На заднем дворе собралось человек пятнадцать. Гости, одетые по-летнему нарядно, сгруппировавшись парами или тройками, стояли и сидели у белых столиков, щебетали, угощались напитками, пока толстый высокий мужчина с рыжими усами поджаривал мясо на мангале. «Это мой муж – Дональд», – представила его миссис Джексон. На улице было тепло, без жары, но солнечно, погода благоволила вечеринке на открытом воздухе.

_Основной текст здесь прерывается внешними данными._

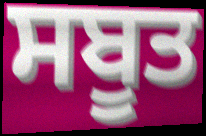
ਸਬੂਤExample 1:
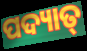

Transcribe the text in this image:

ପଦ୍ୟାତ୍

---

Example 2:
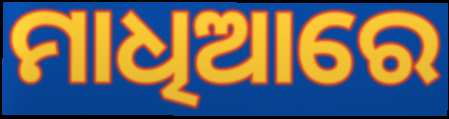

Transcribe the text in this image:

ମାଧିଆରେ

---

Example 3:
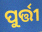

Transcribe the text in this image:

ପୁର୍ତ୍ତୀ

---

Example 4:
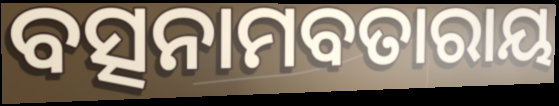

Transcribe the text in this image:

ବତ୍ସନାମବତାରାୟ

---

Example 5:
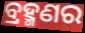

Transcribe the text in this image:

ବ୍ରହ୍ମଣର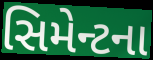
સિમેન્ટના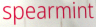
spearmint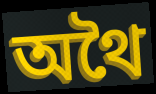
অথৈ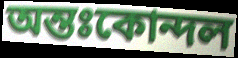
অন্তঃকোন্দল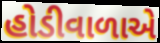
હોડીવાળાએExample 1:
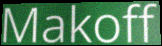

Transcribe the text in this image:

Makoff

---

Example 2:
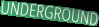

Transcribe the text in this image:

UNDERGROUND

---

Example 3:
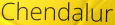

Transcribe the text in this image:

Chendalur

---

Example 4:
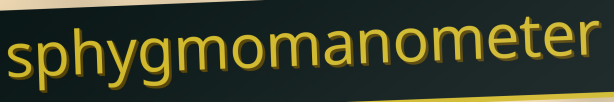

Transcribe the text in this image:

sphygmomanometer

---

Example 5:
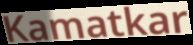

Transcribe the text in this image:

Kamatkar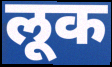
लूकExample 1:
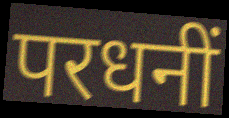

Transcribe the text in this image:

परधनीं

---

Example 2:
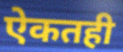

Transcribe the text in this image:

ऐकतही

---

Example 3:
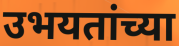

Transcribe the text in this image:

उभयतांच्या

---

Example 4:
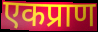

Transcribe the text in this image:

एकप्राण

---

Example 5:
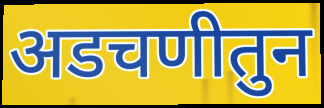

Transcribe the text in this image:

अडचणीतुन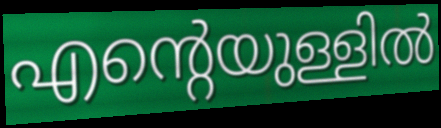
എന്റെയുള്ളിൽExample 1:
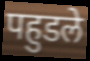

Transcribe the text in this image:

पहुडले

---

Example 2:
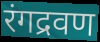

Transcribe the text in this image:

रंगद्रवण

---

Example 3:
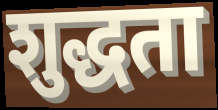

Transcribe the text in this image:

शुद्धता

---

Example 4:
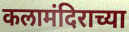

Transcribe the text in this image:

कलामंदिराच्या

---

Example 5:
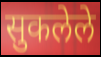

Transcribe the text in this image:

सुकलेलेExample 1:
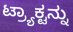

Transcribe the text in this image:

ಟ್ರ್ಯಾಕ್ಟನ್ನು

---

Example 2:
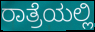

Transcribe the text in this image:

ರಾತ್ರೆಯಲ್ಲಿ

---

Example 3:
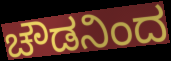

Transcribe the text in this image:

ಚೌಡನಿಂದ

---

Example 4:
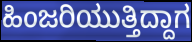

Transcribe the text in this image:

ಹಿಂಜರಿಯುತ್ತಿದ್ದಾಗ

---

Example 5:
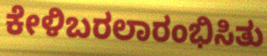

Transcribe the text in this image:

ಕೇಳಿಬರಲಾರಂಭಿಸಿತು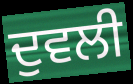
ਦੁਵਲੀ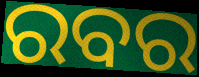
ରବର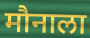
मौनाला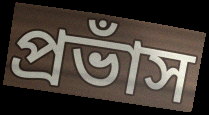
প্রভাঁসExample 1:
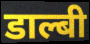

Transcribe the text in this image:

डाल्बी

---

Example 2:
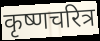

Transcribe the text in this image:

कृष्णचरित्र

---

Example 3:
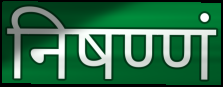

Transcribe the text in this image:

निषण्णं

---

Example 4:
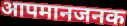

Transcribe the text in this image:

आपमानजनक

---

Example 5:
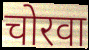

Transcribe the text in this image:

चोरवाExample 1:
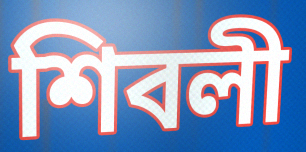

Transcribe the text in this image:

শিবলী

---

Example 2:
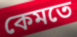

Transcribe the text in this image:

কেমতে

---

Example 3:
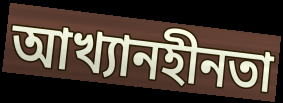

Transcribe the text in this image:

আখ্যানহীনতা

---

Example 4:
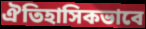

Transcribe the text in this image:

ঐতিহাসিকভাবে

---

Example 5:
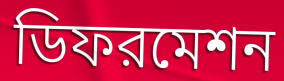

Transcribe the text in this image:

ডিফরমেশনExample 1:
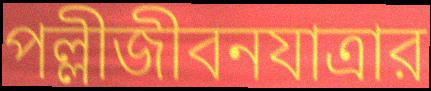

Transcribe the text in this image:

পল্লীজীবনযাত্রার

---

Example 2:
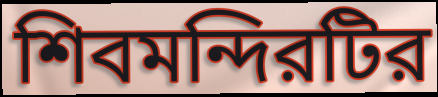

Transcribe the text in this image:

শিবমন্দিরটির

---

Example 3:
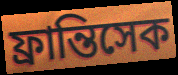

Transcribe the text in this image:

ফ্রান্তিসেক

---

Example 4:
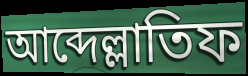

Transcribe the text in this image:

আব্দেল্লাতিফ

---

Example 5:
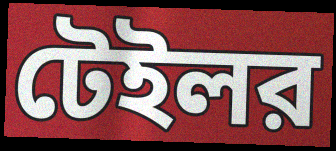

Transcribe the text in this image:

টেইলর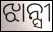
ଝାନ୍ସୀ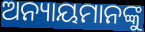
ଅନ୍ୟାୟମାନଙ୍କୁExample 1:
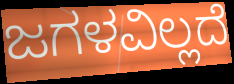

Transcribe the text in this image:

ಜಗಳವಿಲ್ಲದೆ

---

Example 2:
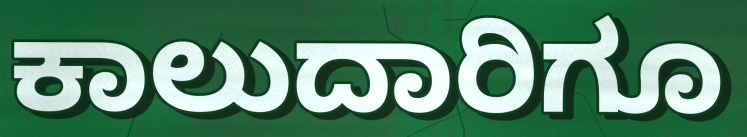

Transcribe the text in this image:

ಕಾಲುದಾರಿಗೂ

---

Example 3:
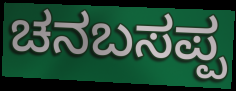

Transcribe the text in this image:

ಚನಬಸಪ್ಪ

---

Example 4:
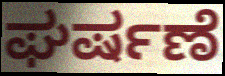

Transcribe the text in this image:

ಘರ್ಷಣೆ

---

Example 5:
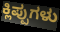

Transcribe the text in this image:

ಕ್ಲಿಪ್ಪುಗಳು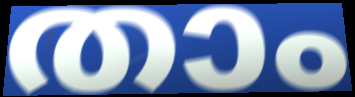
താം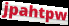
jpahtpwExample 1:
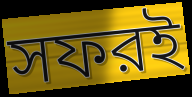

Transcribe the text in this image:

সফরই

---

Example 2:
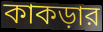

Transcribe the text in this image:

কাকড়ার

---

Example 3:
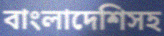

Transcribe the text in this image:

বাংলাদেশিসহ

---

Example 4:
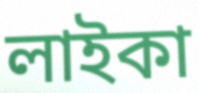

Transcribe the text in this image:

লাইকা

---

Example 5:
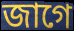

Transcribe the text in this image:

জাগে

Мои родители присоединились к светской беседе, а я заметила Дастина. Он поедал бутерброд, но тоже заметил меня и махнул рукой, а я ему улыбнулась. Барбара же сидела поодаль от остальных, на качелях, и легонько раскачивалась. Потоки воздуха выхватывали из её причёски прядки волос, завивали их, отбрасывали с загорелого хмурого лица. Она глядела на меня недовольно.
– Здравствуй, Барбара, – сказала я, когда подошла к ней.

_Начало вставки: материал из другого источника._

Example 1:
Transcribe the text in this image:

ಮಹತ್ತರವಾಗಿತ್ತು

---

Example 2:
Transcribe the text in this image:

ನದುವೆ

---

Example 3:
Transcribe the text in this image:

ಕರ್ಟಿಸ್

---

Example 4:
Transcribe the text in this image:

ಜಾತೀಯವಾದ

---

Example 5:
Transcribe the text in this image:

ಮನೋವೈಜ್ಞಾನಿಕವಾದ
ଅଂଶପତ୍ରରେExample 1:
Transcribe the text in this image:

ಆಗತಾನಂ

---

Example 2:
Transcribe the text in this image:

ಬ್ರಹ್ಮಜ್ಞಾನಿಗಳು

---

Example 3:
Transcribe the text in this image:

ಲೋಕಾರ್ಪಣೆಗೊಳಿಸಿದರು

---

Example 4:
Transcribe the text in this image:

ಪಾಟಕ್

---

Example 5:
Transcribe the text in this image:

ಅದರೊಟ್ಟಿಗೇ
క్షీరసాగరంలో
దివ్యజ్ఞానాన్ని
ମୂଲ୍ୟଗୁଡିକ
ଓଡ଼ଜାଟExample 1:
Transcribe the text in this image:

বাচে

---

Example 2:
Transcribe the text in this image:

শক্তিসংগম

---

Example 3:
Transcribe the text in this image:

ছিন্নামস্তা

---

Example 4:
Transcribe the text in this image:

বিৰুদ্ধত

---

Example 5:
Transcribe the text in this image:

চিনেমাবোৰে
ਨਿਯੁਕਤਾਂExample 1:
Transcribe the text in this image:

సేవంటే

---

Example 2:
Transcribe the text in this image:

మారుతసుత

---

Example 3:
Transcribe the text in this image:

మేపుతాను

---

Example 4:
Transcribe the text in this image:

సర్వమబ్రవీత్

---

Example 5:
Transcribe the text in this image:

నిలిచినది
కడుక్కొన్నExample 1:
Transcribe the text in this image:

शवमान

– Ты знаешь того парня? – перебила она меня.
Я проследила за её взглядом: Барбара пялилась на Дастина, который разговаривал с моим отцом в нескольких метрах от нас.
– Знаю. Это Дастин Питерс.
– Откуда вы знакомы?
– Учимся вместе. Но послушай, он уже занят, извини. Они с Элис…
– Что? – на по-прежнему хмуром лице Барбары появилось отвращение, – не-не-нет.
– Он тебе понравился, – утвердила я с глупой улыбкой.
– Ну, нет уж.
– А что тогда?
– Просто, раз уж «они с Элис», ему не стоит так распаляться в общении с другими девушками.
Я прикусила губу и с неловкостью спрятала руки за спину. Дастин был одним из самых симпатичных молодых людей нашего круга, обеспеченный, открытый: из той породы парней, которым не составляет труда увлечь собой девушку, увлечься кем-то самому. Ему приглянулась Элис, но флиртовать с другими он не перестал. И не было ничего необычного в том, что Дастин обратил внимание на Барбару, которая как цветок (на тот момент мне недоступный и даже неведомый) цвела, юная и отстранённая, в окружении зрелых женщин и мужчин на той вечеринке. Беда для меня тогда заключалась в ином: моя подруга Элис была жутко ревнива. Глупые наивные интересы и сомнения занимали мою молодую голову в тот момент: «Элис разозлится, если узнает о том, что Дастин приглядывался к Барбаре. Не стоит ей говорить… Но если я не скажу, а она в итоге узнает, то рассердится и на меня. Боже, прошлым летом она ревновала его ко мне, а ведь они тогда даже не были вместе…». И прочая чепуха в таком роде. Я решила, что, наверное, мне придётся донести подруге, а потому с чувством неловкости села рядом с Барбарой на качели.